_What to produce_
Reproduce every row below word for word, but leave the pictures out.

_Input records_
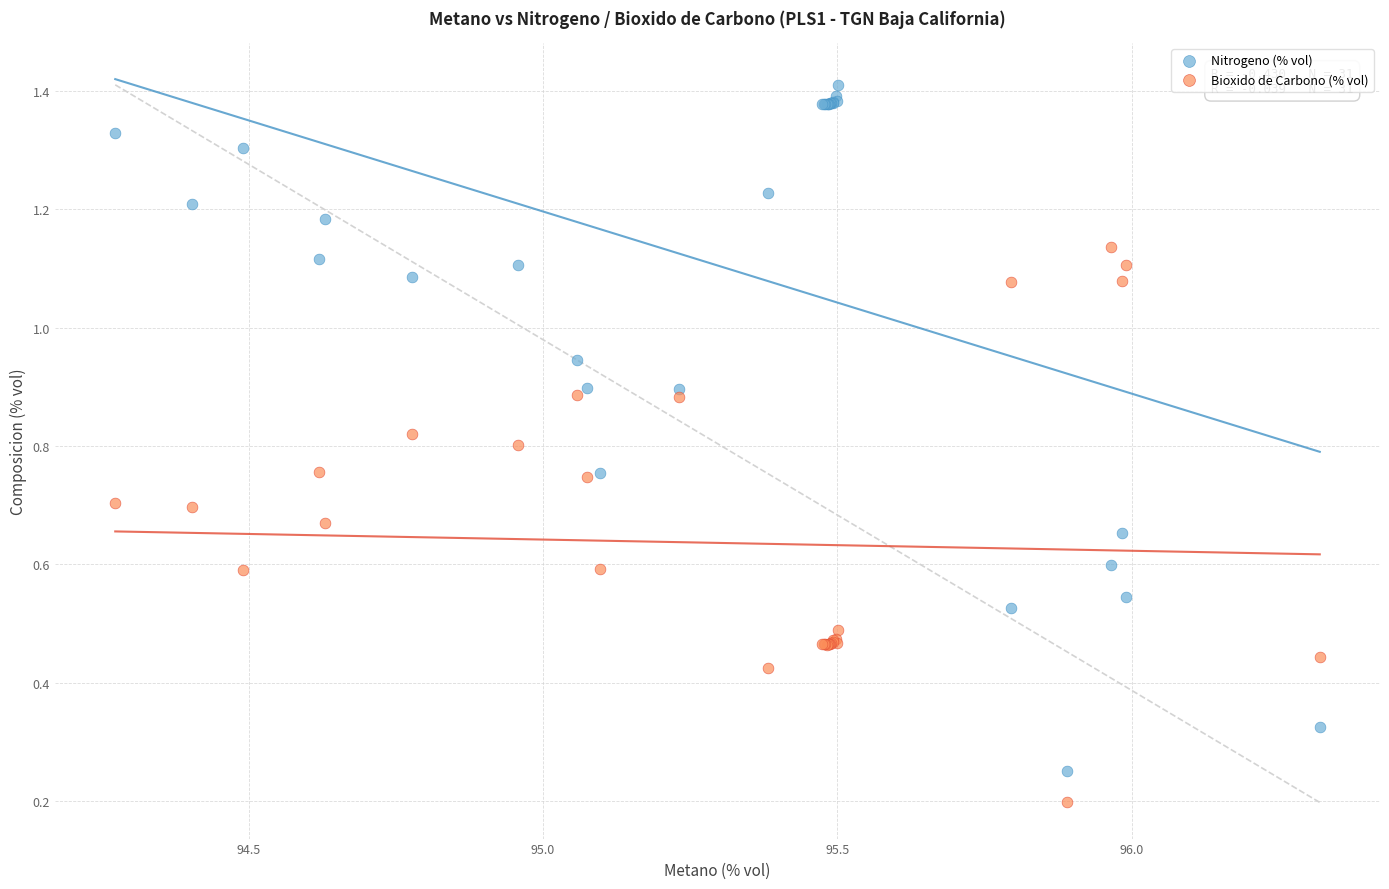

Which series reaches the maximum Y coordinate?

Nitrogeno (% vol)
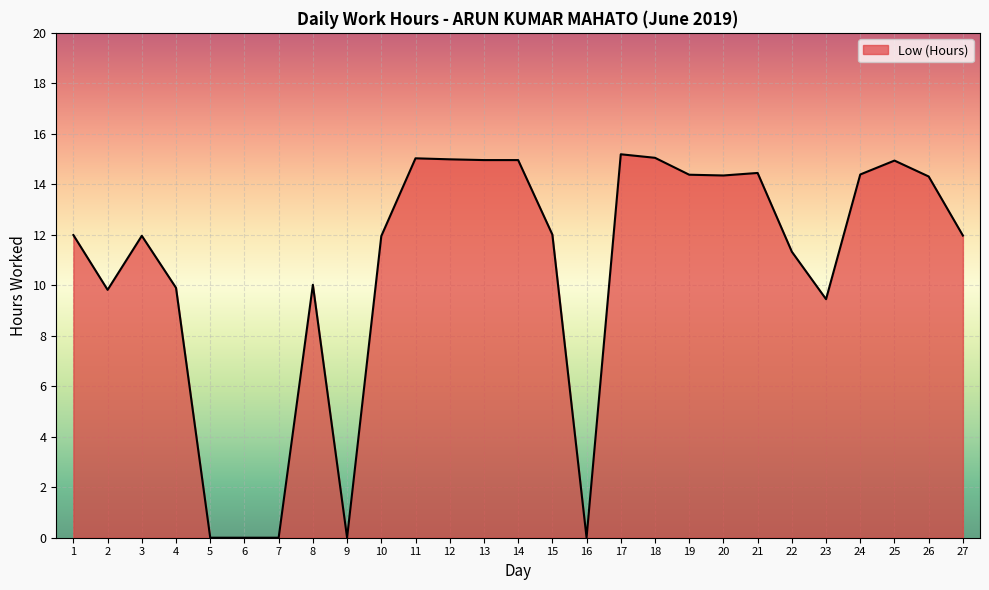

The chart shows a value of 15.2 at 17. True or false?

True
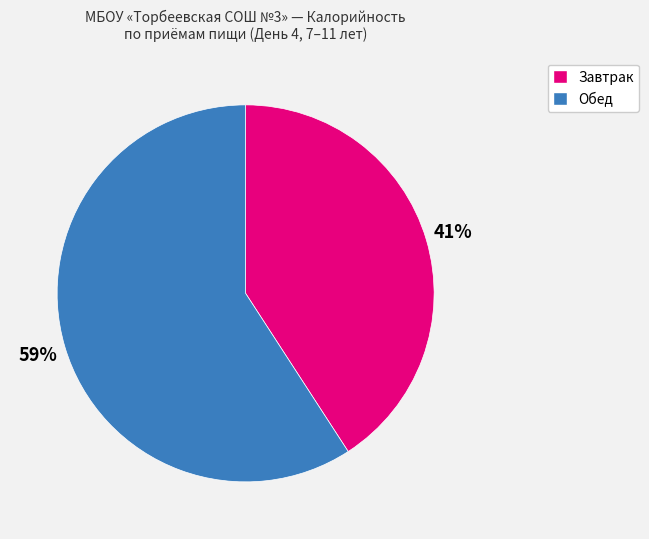

Is there any slice that represents more than half of the pie?

Yes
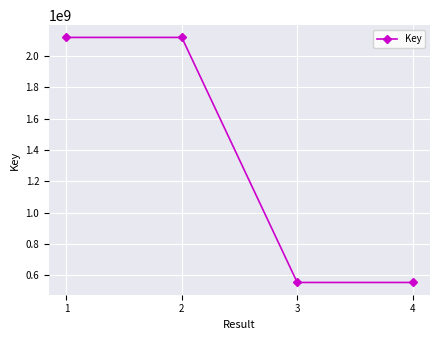

What is the difference between the maximum and minimum values?

1564617593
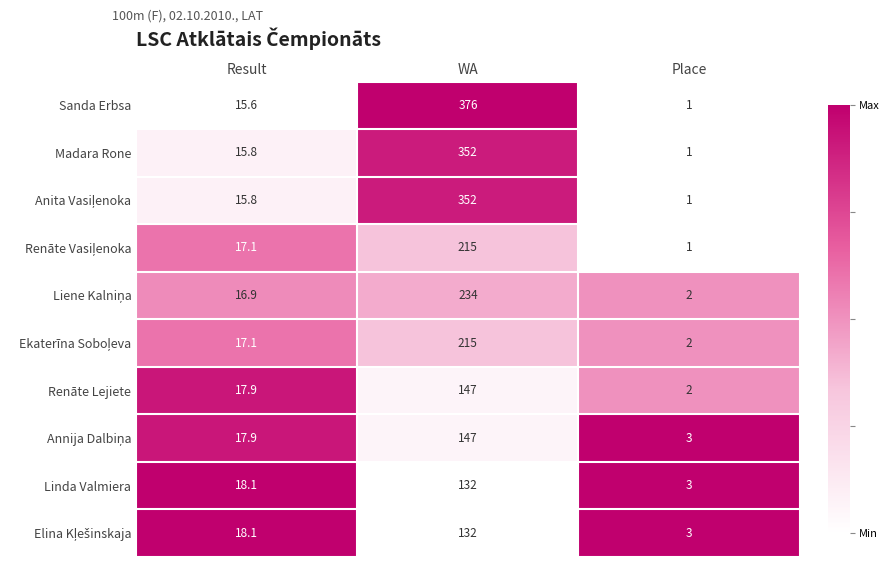

Count the number of categories in the chart.

3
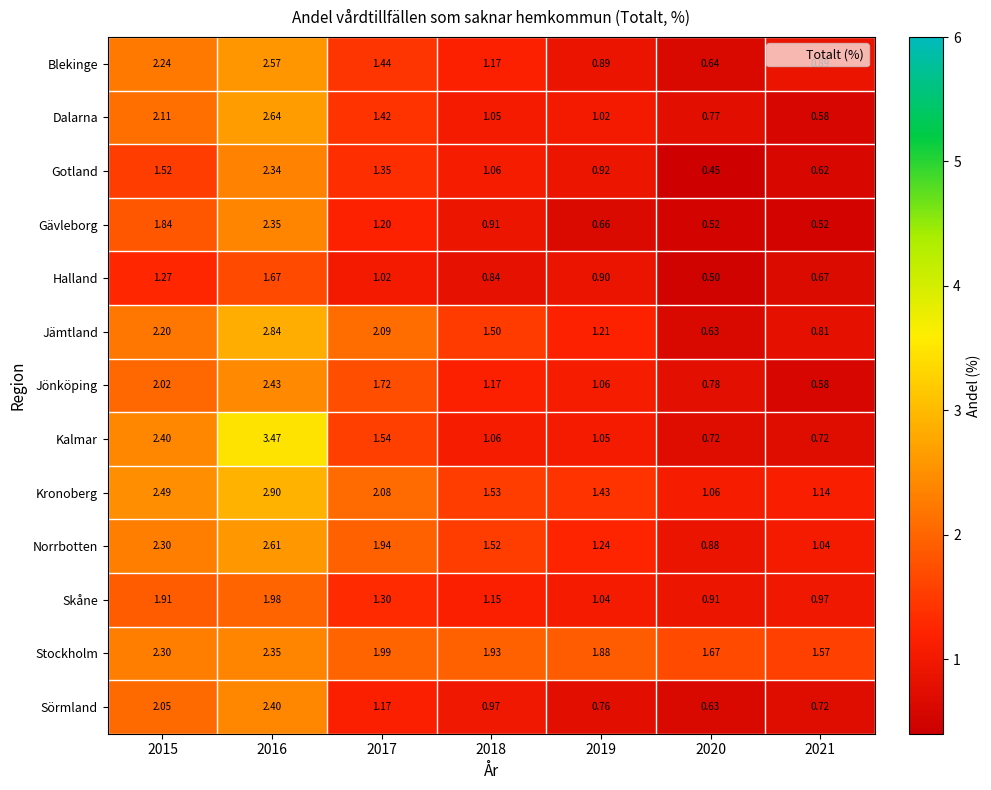

At which category is the sum across all series the highest?

2016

_Exercise result_
Which series reaches the maximum Y coordinate?

Nitrogeno (% vol)

The chart shows a value of 15.2 at 17. True or false?

True

Is there any slice that represents more than half of the pie?

Yes

What is the difference between the maximum and minimum values?

1564617593

Count the number of categories in the chart.

3

At which category is the sum across all series the highest?

2016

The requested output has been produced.